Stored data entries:
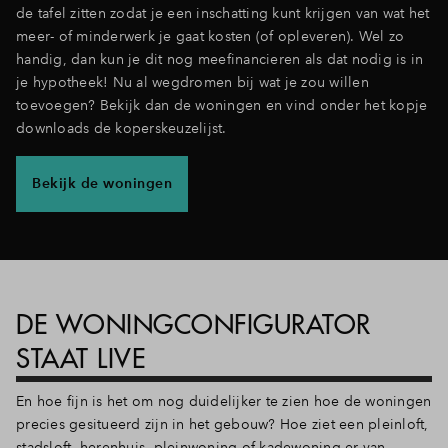
de tafel zitten zodat je een inschatting kunt krijgen van wat het
meer- of minderwerk je gaat kosten (of opleveren). Wel zo
handig, dan kun je dit nog meefinancieren als dat nodig is in
je hypotheek! Nu al wegdromen bij wat je zou willen
toevoegen? Bekijk dan de woningen en vind onder het kopje
downloads de koperskeuzelijst.
Bekijk de woningen
DE WONINGCONFIGURATOR
STAAT LIVE
En hoe fijn is het om nog duidelijker te zien hoe de woningen
precies gesitueerd zijn in het gebouw? Hoe ziet een pleinloft,
stadsloft, herenhuis, pleinwoning of kadewoning er van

* _Instructions for the task_
Copy out exactly the lines that run from the one holding "En hoe fijn" through the end of the data above.

* _Final answer_
En hoe fijn is het om nog duidelijker te zien hoe de woningen
precies gesitueerd zijn in het gebouw? Hoe ziet een pleinloft,
stadsloft, herenhuis, pleinwoning of kadewoning er van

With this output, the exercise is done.